Трое или четверо рыцарей тем временем поволокли тело старины Гранита прочь из спальни. Оставшиеся, пыжась от гордости, что-то мне толковали о чести и отваге, а я так устал, что только кивал им в ответ, не вслушиваясь в слова. Да и говорили они ради того только, чтобы внимать самим себе, а вовсе не в расчете на мои комментарии. Я бессмысленно улыбался, глядя на них, а сам все еще дивился тому, как мне отчаянно повезло остаться в живых.
Я ведь не чета им всем, поверьте. Я никогда в жизни не мечтал о славе, о приключениях и дальних путешествиях. Мне немногого в жизни хотелось: прежде всего выжить, а еще — обзавестись собственными землями, ну, может, вдобавок заодно и титулом, отомстить моему негодяю папаше и отыскать и прикончить еще одного человека, и все это по возможности с наименьшим риском для своей шкуры. А после доживать остаток своих дней в благословенной праздности. А покуда все это не осуществится, я считал за благо лишний раз не высовываться. Так голова целей будет.
Однако же власть и возможность обогащения и прочие блага достаются главным образом тем, кто умеет обратить на себя внимание вышестоящих особ. И как ни странно в тот день мне удалось, казалось бы, невозможное — привлечь к себе внимание, выказать себя храбрецом в глазах короля и его рыцарей, руководствуясь при этом только одним — как бы удержать голову на плечах. И хотя опасность, которой я подвергался, оказалась всамделишной, храбрость моя осталась иллюзорной.
— Невпопад…
Подняв голову, я обнаружил, что король возвратился в покои Гранита. Все тотчас же смолкли.
— Я намерен поручить тебе выполнение одной весьма деликатной, весьма опасной и весьма важной миссии. Изволь явиться через час. — Он кивнул, давая понять, что разговор окончен, и снова, на сей раз уже окончательно, покинул спальню Гранита.
— Вот ведь счастливчик, — завистливо вздохнул Кореолис.

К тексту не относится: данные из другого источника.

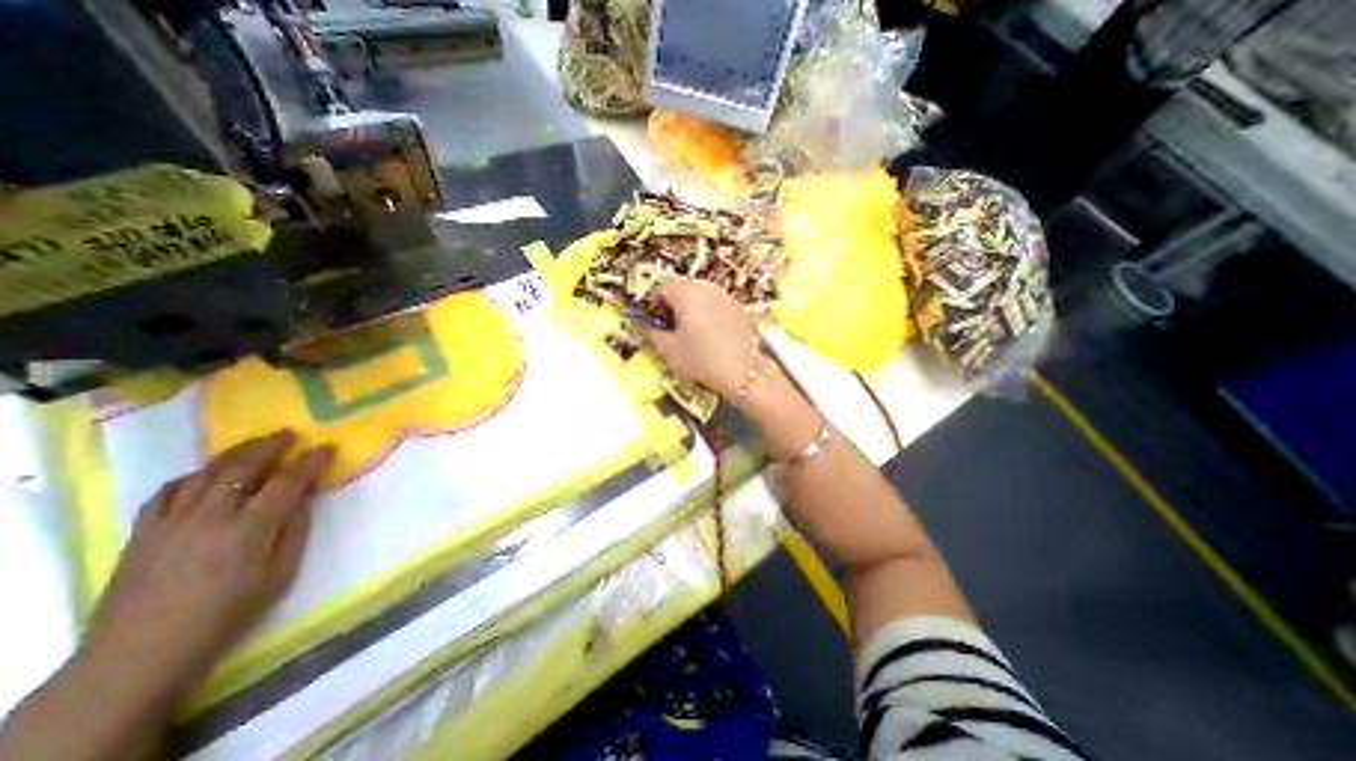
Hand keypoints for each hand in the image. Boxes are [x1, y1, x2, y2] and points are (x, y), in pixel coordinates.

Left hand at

— Избран его величеством для важной и опасной миссии, — мечтательно произнес Юстус. — Помню, как меня когда-то впервые удостоили такой чести. Он выставил вперед руку, на которой недоставало трех пальцев. — Я тогда легко отделался. За везение надо платить, дружок. А теперь вот и тебе повезло. Поздравляю!
По спине у меня пробежал холодок. Я вдруг явственно представил себе призрак Гранита, с торжествующим хохотом повторяющий слова Юстуса о моем везении.
Я, КАК ВЫ догадываетесь, никакой не писатель и не историк. Разве что вот врать умею мастерски, а это, говорят, главный залог успеха в обоих упомянутых ремеслах. А еще я слыхал, что читателям непременно подавай что-нибудь этакое захватывающее, занимательное в самом начале рассказа, чтобы подогреть их интерес. Им, дескать, требуется сразу уяснить, о ком и о чем пойдет речь, где и как будут развиваться события. Я считаю такое их желание вполне справедливым. Хотя что касается моей собственной жизни, то я никогда вплоть до сего момента не знал, как и где будут происходить события, в которых мне доведется участвовать, и где в конечном итоге окажусь я сам. Должен заметить, что у меня и выбора-то особого не было: мне предложили только эту жизнь, мою собственную, единственную, и прожить я должен был именно ее, а не какую-нибудь другую. Однако я далек от желания ввергнуть вас, любезных моих читателей, готовых совершенно добровольно проследить за всеми перипетиями моей жизни, в сумбур и хаос, которые сделались неотъемлемыми чертами моего существования. Поэтому оговорюсь, что предыдущая глава служила всего лишь неким прологом, считайте ее, если угодно, только беглым наброском моего портрета и того окружения, в котором я пребывал.